— WHAT TO WORK ON —
Copy exactly the lines from the start of the data below through the one that carries "right eye: (494, 396)", and only those.

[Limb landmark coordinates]
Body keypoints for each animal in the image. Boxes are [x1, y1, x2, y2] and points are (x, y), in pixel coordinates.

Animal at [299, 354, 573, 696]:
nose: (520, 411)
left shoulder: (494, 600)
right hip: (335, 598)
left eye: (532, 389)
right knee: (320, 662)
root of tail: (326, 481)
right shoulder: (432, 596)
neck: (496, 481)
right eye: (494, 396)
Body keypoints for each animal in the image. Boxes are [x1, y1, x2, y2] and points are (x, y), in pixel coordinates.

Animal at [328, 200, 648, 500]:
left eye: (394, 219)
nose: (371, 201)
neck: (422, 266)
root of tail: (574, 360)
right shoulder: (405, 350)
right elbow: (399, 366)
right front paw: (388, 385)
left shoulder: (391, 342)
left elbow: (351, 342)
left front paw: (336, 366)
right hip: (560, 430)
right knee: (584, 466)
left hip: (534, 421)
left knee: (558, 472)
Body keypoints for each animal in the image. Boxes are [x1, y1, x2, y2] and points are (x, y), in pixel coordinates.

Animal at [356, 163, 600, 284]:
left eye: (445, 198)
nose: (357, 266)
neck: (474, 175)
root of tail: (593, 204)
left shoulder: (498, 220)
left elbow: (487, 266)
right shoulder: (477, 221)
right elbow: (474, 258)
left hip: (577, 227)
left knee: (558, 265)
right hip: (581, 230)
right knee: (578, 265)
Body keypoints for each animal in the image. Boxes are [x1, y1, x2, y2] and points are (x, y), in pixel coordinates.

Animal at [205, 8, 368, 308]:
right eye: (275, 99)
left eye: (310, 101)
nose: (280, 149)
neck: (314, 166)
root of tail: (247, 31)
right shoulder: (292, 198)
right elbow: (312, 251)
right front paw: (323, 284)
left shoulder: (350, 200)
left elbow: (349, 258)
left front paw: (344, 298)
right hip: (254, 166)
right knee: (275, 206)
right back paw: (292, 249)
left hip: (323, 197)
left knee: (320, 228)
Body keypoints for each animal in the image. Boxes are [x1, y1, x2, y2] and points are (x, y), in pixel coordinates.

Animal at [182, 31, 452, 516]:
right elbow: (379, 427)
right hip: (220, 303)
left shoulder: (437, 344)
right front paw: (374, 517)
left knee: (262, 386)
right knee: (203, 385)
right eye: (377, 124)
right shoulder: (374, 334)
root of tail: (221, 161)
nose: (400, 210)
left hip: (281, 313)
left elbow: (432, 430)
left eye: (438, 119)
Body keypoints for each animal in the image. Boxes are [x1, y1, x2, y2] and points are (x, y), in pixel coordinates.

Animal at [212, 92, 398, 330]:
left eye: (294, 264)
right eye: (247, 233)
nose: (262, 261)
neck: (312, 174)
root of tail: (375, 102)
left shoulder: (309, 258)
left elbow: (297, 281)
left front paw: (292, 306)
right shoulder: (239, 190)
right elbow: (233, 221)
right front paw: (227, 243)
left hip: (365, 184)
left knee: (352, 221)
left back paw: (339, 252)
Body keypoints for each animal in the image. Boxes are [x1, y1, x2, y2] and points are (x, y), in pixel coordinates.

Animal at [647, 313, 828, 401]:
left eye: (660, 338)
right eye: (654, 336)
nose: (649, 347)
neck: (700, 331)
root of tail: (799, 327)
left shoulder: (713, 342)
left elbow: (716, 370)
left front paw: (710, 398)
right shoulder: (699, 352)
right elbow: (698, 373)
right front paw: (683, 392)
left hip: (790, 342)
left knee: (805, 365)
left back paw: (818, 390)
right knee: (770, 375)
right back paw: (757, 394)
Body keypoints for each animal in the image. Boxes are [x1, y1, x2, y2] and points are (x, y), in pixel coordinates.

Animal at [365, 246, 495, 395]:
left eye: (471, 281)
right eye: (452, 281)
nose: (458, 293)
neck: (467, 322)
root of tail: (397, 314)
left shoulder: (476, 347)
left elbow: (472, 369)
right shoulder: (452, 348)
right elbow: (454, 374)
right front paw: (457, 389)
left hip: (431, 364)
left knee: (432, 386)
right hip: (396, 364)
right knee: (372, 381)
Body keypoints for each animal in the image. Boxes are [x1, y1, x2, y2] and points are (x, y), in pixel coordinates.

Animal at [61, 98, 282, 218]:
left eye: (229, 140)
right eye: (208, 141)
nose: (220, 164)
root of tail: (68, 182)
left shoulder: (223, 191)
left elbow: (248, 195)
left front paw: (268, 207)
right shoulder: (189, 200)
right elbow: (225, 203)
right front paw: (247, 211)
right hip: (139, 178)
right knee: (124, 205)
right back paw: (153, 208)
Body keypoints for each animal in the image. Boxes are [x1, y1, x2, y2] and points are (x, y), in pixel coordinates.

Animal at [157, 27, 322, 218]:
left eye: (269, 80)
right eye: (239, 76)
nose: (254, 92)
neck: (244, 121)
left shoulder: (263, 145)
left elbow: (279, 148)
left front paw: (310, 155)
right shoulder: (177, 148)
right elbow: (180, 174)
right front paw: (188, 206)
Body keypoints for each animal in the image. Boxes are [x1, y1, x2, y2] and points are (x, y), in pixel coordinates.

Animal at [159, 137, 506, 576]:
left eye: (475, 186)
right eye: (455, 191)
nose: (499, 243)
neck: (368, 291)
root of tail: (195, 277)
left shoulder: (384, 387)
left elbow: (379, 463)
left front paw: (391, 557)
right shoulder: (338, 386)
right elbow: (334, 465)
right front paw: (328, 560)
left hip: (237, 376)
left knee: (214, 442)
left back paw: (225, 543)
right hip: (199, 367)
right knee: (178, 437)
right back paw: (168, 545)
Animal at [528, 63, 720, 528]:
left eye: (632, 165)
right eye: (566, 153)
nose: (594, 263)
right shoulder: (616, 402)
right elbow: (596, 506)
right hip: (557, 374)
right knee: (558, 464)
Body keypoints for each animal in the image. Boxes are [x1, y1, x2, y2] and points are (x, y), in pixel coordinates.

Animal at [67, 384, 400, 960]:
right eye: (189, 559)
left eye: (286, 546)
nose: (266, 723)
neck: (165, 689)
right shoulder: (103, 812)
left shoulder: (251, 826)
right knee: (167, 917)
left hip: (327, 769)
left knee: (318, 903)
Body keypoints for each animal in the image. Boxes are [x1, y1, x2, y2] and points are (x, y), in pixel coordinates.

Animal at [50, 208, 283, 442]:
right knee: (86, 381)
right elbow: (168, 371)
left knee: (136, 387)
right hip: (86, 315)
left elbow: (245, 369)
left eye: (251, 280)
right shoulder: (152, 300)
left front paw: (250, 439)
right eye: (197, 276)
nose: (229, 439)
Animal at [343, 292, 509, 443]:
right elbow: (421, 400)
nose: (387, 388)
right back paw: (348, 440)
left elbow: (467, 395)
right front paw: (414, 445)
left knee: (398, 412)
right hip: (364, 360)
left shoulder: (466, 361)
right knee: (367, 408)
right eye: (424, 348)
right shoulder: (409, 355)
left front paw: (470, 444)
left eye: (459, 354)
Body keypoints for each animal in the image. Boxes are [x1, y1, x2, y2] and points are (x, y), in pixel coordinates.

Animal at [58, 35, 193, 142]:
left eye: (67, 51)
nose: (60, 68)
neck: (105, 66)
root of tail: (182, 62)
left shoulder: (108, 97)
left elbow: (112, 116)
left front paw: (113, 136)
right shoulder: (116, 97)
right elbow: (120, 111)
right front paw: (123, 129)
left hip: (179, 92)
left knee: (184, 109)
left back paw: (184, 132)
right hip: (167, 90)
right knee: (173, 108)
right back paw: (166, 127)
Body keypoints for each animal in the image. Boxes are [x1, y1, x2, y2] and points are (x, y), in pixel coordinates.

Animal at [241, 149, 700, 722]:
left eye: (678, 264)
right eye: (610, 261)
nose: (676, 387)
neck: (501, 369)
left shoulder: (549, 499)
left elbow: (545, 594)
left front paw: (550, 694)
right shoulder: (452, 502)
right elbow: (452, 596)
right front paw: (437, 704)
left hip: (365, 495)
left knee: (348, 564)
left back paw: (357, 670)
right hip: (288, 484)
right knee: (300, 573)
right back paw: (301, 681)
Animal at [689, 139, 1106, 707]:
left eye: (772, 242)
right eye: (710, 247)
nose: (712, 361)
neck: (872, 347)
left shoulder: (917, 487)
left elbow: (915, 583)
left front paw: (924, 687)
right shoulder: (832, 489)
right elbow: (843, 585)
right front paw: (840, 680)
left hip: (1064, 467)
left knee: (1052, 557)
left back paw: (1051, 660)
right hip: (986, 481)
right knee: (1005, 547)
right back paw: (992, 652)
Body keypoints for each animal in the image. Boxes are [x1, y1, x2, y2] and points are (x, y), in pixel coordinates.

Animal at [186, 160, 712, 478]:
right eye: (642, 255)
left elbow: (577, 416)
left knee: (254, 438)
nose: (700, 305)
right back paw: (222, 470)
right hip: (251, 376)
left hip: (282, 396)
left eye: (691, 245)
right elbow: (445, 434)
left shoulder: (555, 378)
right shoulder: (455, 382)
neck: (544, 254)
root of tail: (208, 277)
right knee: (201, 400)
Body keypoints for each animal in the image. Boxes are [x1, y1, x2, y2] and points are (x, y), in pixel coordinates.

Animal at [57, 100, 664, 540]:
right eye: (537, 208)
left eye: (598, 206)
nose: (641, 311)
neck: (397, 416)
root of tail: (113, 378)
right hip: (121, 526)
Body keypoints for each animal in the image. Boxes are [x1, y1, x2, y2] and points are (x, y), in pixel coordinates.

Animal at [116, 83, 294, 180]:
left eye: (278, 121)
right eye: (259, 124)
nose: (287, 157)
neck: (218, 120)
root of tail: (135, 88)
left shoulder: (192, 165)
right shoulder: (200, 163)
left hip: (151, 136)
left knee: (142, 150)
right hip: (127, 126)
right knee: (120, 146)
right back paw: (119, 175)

— YOUR SOLUTION —
Body keypoints for each animal in the image. Boxes are [x1, y1, x2, y2] and points are (x, y), in pixel coordinates.

Animal at [299, 354, 573, 696]:
nose: (520, 411)
left shoulder: (494, 600)
right hip: (335, 598)
left eye: (532, 389)
right knee: (320, 662)
root of tail: (326, 481)
right shoulder: (432, 596)
neck: (496, 481)
right eye: (494, 396)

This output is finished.